松竹『愛染かつら』(原作川口松太郎)の再映画化に続いて、大映では泉鏡花の名作『婦系図』の製作を決定。本年初頭の大作第一弾として永田社長陣頭指揮のもと、企画鈴木あき成(あきは火偏に召)、脚本依田義賢、監督三隅研次、主演市川雷蔵、若尾文子というベスト・メンバーでこのほど準備を開始した。

 この作品は『金色夜叉』『不如帰』などとともに、哀切甘美な恋を描くドラマとして広く人々に愛読され、映画化も昭和九年の岡譲二・田中絹代の第一回から、長谷川一夫・山田五十鈴、鶴田浩二・山本富士子の名コンビによって再三スクリーンに、お蔦・主税の名シルエットを残している。

 雷蔵、若尾はともに今年の初仕事だが、雷蔵はさきごろ婚約を発表したばかり、若尾のほうも“ブルーリボン賞”を初め数々の主演女優賞を獲得、明るい話題に包まれた二人だが、「あまりに有名な物語ですし、新派の方々をはじめ、映画界でも大先輩の方々が数々の名演技を残しているので、ただお客さまのいままでのイメージをこわさないよう頑張りたい。わたしの見たお蔦・主税は、子どものときに見た長谷川先生のものですが、あまりはっきりした印象は残っていない。しかし、やるからには何か新しい面をプラスしたものにしたい」と抱負を語っている。
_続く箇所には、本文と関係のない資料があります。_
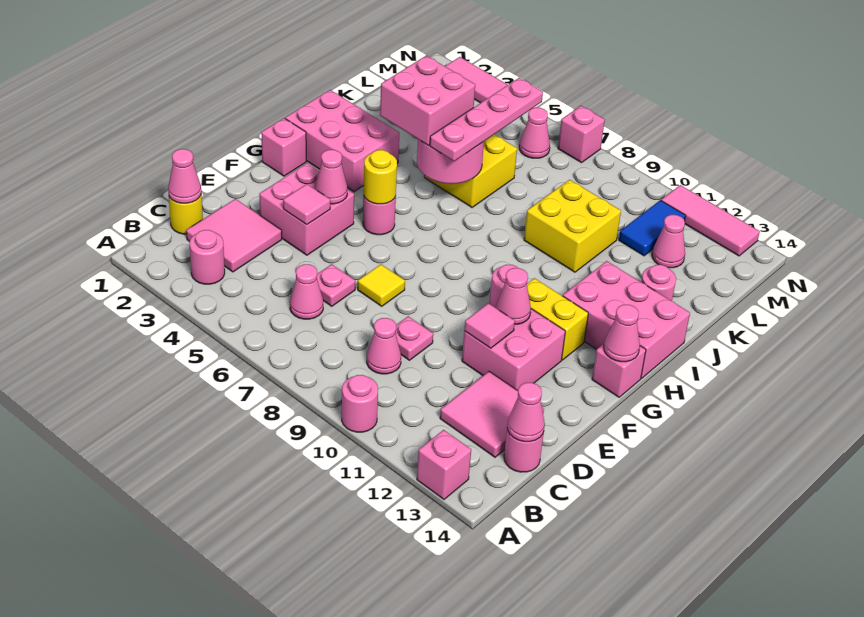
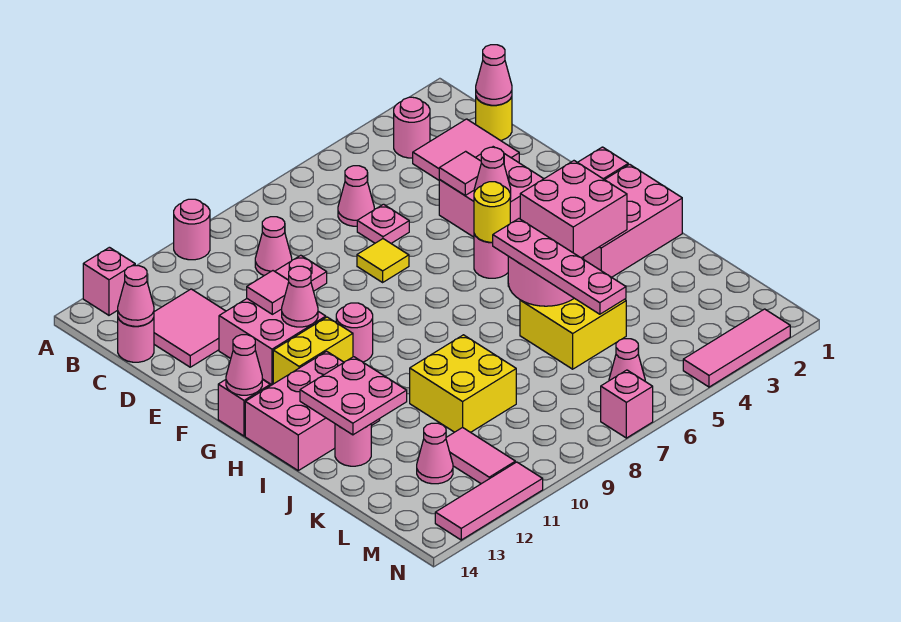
none -> pink plate I12:J13 level 2
blue tile L11:M11 level 1 -> pink tile L11:M11 level 1

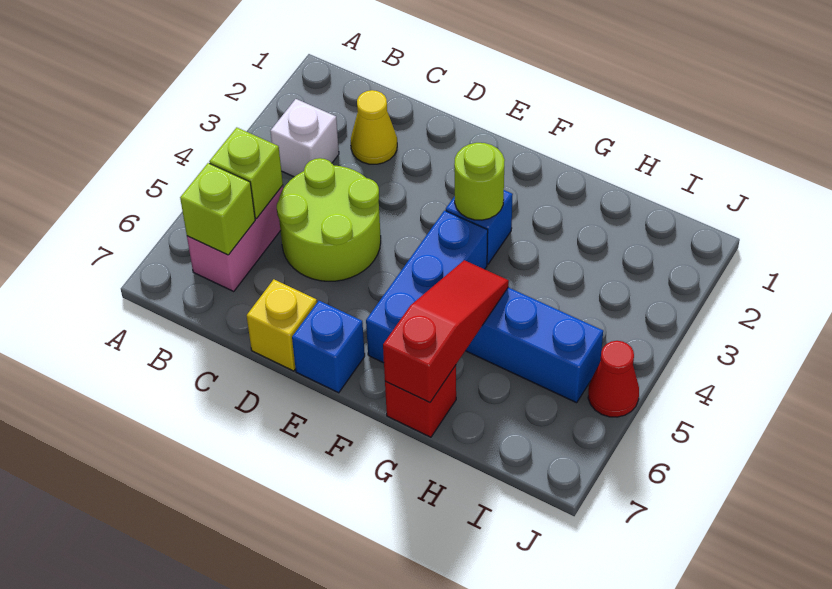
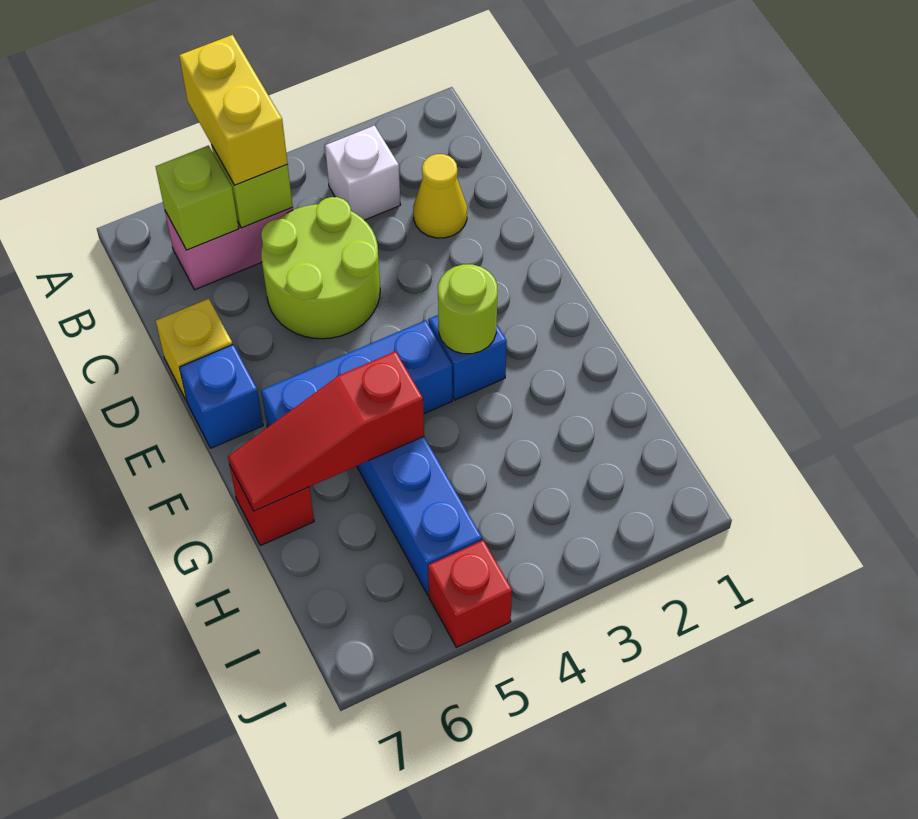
none -> yellow brick A5:B5 level 3
red slope G5:G7 level 2 top 7 -> red slope G5:G7 level 2 top 5
red cone J5 level 1 -> red brick J5 level 1

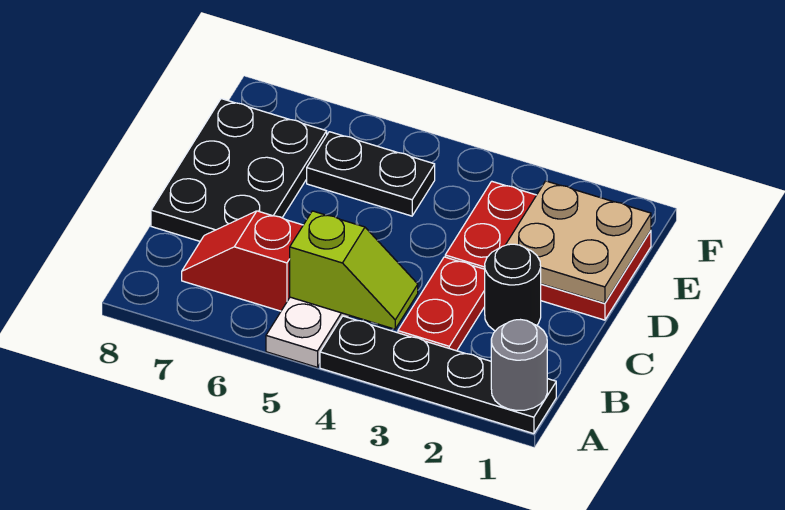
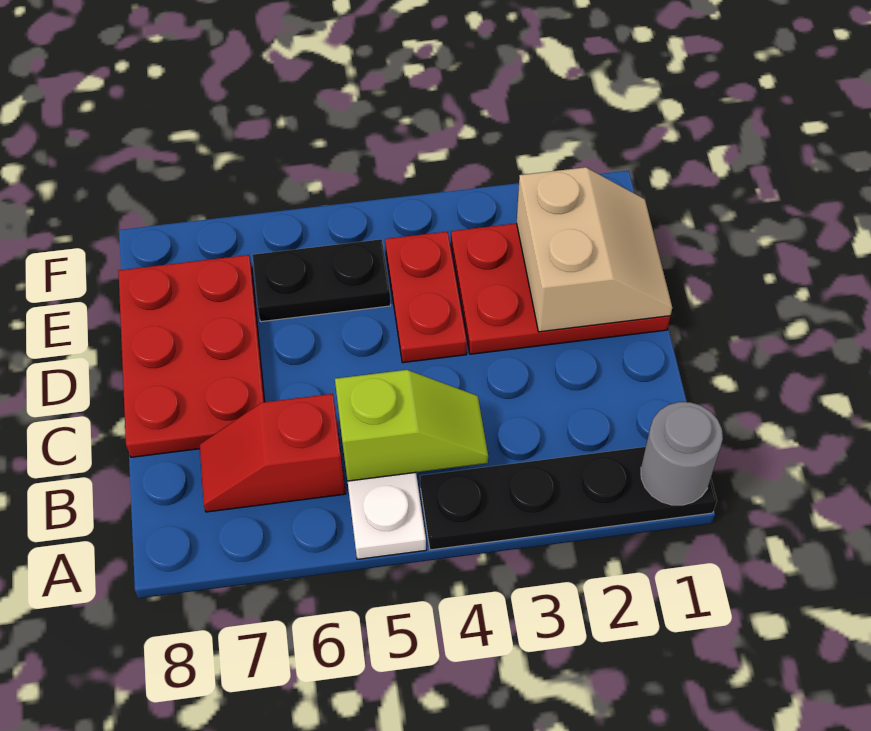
red plate B3:C3 level 1 -> red plate D4:E4 level 1
black round brick C2 level 1 -> none
black plate C7:E8 level 1 -> red plate C7:E8 level 1
tan plate D1:E2 level 2 -> tan slope D1:E2 level 2 top 2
 またメガホンをとる三隅監督は、昨年日本初の70ミリ映画『釈迦』を手がけたホープだが、「新たに原作を読み直して気がついたのですが、有名な“湯島天神”の別れのシーンは、原作にないんですね。こういった情緒的なものよりも、どうも鏡花のねらいは、お蔦・主税の純粋な恋が世俗的なものによって、じゃまされるということに対する怒りにあるのですね。これには鏡花自身、芸者を隠し妻にしていて、先生の尾崎紅葉に別れさせられたという私生活のエピソードがあって、大変おもしろいことなのですが、シナリオ化にあたっては、こういった原作の線にそって、お蔦・主税という下町っ子のブルジョアに対する反抗精神を盛り込んだので大分変ったものになりそうです」と語った。